▶ **GIVEN DATA**
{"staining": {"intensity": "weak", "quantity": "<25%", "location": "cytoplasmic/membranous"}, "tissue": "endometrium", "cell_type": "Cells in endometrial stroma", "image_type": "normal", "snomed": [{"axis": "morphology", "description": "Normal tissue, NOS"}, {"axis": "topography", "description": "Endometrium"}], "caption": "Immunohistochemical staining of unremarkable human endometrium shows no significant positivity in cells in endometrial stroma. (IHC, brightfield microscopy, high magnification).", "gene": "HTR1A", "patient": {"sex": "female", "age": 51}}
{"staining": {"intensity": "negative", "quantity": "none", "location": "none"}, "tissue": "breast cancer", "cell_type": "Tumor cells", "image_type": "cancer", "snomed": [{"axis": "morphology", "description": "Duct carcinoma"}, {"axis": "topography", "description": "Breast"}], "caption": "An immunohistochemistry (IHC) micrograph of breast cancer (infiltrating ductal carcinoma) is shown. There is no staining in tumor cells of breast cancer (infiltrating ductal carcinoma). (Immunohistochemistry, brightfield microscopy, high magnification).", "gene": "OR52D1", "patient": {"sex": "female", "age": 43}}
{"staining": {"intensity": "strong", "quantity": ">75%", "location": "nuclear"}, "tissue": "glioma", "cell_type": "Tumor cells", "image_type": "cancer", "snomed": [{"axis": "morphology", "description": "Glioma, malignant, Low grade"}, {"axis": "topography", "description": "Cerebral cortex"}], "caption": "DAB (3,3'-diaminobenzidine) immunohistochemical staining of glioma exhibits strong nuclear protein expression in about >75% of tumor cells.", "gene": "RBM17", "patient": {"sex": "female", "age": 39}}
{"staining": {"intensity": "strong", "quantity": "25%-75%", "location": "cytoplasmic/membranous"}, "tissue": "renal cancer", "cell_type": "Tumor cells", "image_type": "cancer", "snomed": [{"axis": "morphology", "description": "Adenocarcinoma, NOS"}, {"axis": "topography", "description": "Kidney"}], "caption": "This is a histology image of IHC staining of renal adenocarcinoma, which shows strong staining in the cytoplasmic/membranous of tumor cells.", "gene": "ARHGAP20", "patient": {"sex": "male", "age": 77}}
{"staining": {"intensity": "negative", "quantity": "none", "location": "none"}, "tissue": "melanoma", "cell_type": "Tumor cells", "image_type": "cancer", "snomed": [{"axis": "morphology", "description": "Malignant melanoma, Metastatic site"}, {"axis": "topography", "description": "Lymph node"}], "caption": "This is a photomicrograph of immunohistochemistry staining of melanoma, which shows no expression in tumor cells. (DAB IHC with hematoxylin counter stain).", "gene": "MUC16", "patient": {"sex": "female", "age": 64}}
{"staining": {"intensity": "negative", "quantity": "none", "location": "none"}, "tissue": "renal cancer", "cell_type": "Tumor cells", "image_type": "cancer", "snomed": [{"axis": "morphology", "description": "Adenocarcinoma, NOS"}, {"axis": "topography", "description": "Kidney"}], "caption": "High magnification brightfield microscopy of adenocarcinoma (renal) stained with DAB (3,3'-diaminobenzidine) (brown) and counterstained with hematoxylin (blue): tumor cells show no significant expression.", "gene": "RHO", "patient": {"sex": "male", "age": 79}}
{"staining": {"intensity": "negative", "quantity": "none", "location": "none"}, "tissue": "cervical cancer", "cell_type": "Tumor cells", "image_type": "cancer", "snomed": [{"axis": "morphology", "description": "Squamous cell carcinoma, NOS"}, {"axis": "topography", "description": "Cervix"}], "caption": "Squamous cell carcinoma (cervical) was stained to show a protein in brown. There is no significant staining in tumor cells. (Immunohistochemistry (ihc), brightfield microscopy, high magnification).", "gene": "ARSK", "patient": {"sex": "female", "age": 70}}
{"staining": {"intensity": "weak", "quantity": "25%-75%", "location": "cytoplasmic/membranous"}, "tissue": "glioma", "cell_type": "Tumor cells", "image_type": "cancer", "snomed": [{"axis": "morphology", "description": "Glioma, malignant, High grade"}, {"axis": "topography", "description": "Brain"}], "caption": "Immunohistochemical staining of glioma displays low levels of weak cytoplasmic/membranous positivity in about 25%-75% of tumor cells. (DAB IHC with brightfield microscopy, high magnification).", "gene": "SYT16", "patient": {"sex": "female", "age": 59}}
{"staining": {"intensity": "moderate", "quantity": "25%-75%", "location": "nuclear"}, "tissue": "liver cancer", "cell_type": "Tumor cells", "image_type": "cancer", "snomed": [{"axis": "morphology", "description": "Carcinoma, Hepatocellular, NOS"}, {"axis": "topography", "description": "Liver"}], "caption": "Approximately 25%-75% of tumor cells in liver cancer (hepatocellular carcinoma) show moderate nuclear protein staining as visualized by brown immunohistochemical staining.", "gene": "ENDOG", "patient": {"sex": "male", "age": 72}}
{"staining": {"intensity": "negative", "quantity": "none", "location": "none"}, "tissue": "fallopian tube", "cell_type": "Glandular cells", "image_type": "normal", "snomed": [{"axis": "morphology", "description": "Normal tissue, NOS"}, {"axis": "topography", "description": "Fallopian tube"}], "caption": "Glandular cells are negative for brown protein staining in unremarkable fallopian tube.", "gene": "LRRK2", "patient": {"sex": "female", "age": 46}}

▶ **AIM OF THE TASK**
Produce a faithful copy of all the material above.

▶ **SOLUTION TO THIS PROBLEM**
{"staining": {"intensity": "weak", "quantity": "<25%", "location": "cytoplasmic/membranous"}, "tissue": "endometrium", "cell_type": "Cells in endometrial stroma", "image_type": "normal", "snomed": [{"axis": "morphology", "description": "Normal tissue, NOS"}, {"axis": "topography", "description": "Endometrium"}], "caption": "Immunohistochemical staining of unremarkable human endometrium shows no significant positivity in cells in endometrial stroma. (IHC, brightfield microscopy, high magnification).", "gene": "HTR1A", "patient": {"sex": "female", "age": 51}}
{"staining": {"intensity": "negative", "quantity": "none", "location": "none"}, "tissue": "breast cancer", "cell_type": "Tumor cells", "image_type": "cancer", "snomed": [{"axis": "morphology", "description": "Duct carcinoma"}, {"axis": "topography", "description": "Breast"}], "caption": "An immunohistochemistry (IHC) micrograph of breast cancer (infiltrating ductal carcinoma) is shown. There is no staining in tumor cells of breast cancer (infiltrating ductal carcinoma). (Immunohistochemistry, brightfield microscopy, high magnification).", "gene": "OR52D1", "patient": {"sex": "female", "age": 43}}
{"staining": {"intensity": "strong", "quantity": ">75%", "location": "nuclear"}, "tissue": "glioma", "cell_type": "Tumor cells", "image_type": "cancer", "snomed": [{"axis": "morphology", "description": "Glioma, malignant, Low grade"}, {"axis": "topography", "description": "Cerebral cortex"}], "caption": "DAB (3,3'-diaminobenzidine) immunohistochemical staining of glioma exhibits strong nuclear protein expression in about >75% of tumor cells.", "gene": "RBM17", "patient": {"sex": "female", "age": 39}}
{"staining": {"intensity": "strong", "quantity": "25%-75%", "location": "cytoplasmic/membranous"}, "tissue": "renal cancer", "cell_type": "Tumor cells", "image_type": "cancer", "snomed": [{"axis": "morphology", "description": "Adenocarcinoma, NOS"}, {"axis": "topography", "description": "Kidney"}], "caption": "This is a histology image of IHC staining of renal adenocarcinoma, which shows strong staining in the cytoplasmic/membranous of tumor cells.", "gene": "ARHGAP20", "patient": {"sex": "male", "age": 77}}
{"staining": {"intensity": "negative", "quantity": "none", "location": "none"}, "tissue": "melanoma", "cell_type": "Tumor cells", "image_type": "cancer", "snomed": [{"axis": "morphology", "description": "Malignant melanoma, Metastatic site"}, {"axis": "topography", "description": "Lymph node"}], "caption": "This is a photomicrograph of immunohistochemistry staining of melanoma, which shows no expression in tumor cells. (DAB IHC with hematoxylin counter stain).", "gene": "MUC16", "patient": {"sex": "female", "age": 64}}
{"staining": {"intensity": "negative", "quantity": "none", "location": "none"}, "tissue": "renal cancer", "cell_type": "Tumor cells", "image_type": "cancer", "snomed": [{"axis": "morphology", "description": "Adenocarcinoma, NOS"}, {"axis": "topography", "description": "Kidney"}], "caption": "High magnification brightfield microscopy of adenocarcinoma (renal) stained with DAB (3,3'-diaminobenzidine) (brown) and counterstained with hematoxylin (blue): tumor cells show no significant expression.", "gene": "RHO", "patient": {"sex": "male", "age": 79}}
{"staining": {"intensity": "negative", "quantity": "none", "location": "none"}, "tissue": "cervical cancer", "cell_type": "Tumor cells", "image_type": "cancer", "snomed": [{"axis": "morphology", "description": "Squamous cell carcinoma, NOS"}, {"axis": "topography", "description": "Cervix"}], "caption": "Squamous cell carcinoma (cervical) was stained to show a protein in brown. There is no significant staining in tumor cells. (Immunohistochemistry (ihc), brightfield microscopy, high magnification).", "gene": "ARSK", "patient": {"sex": "female", "age": 70}}
{"staining": {"intensity": "weak", "quantity": "25%-75%", "location": "cytoplasmic/membranous"}, "tissue": "glioma", "cell_type": "Tumor cells", "image_type": "cancer", "snomed": [{"axis": "morphology", "description": "Glioma, malignant, High grade"}, {"axis": "topography", "description": "Brain"}], "caption": "Immunohistochemical staining of glioma displays low levels of weak cytoplasmic/membranous positivity in about 25%-75% of tumor cells. (DAB IHC with brightfield microscopy, high magnification).", "gene": "SYT16", "patient": {"sex": "female", "age": 59}}
{"staining": {"intensity": "moderate", "quantity": "25%-75%", "location": "nuclear"}, "tissue": "liver cancer", "cell_type": "Tumor cells", "image_type": "cancer", "snomed": [{"axis": "morphology", "description": "Carcinoma, Hepatocellular, NOS"}, {"axis": "topography", "description": "Liver"}], "caption": "Approximately 25%-75% of tumor cells in liver cancer (hepatocellular carcinoma) show moderate nuclear protein staining as visualized by brown immunohistochemical staining.", "gene": "ENDOG", "patient": {"sex": "male", "age": 72}}
{"staining": {"intensity": "negative", "quantity": "none", "location": "none"}, "tissue": "fallopian tube", "cell_type": "Glandular cells", "image_type": "normal", "snomed": [{"axis": "morphology", "description": "Normal tissue, NOS"}, {"axis": "topography", "description": "Fallopian tube"}], "caption": "Glandular cells are negative for brown protein staining in unremarkable fallopian tube.", "gene": "LRRK2", "patient": {"sex": "female", "age": 46}}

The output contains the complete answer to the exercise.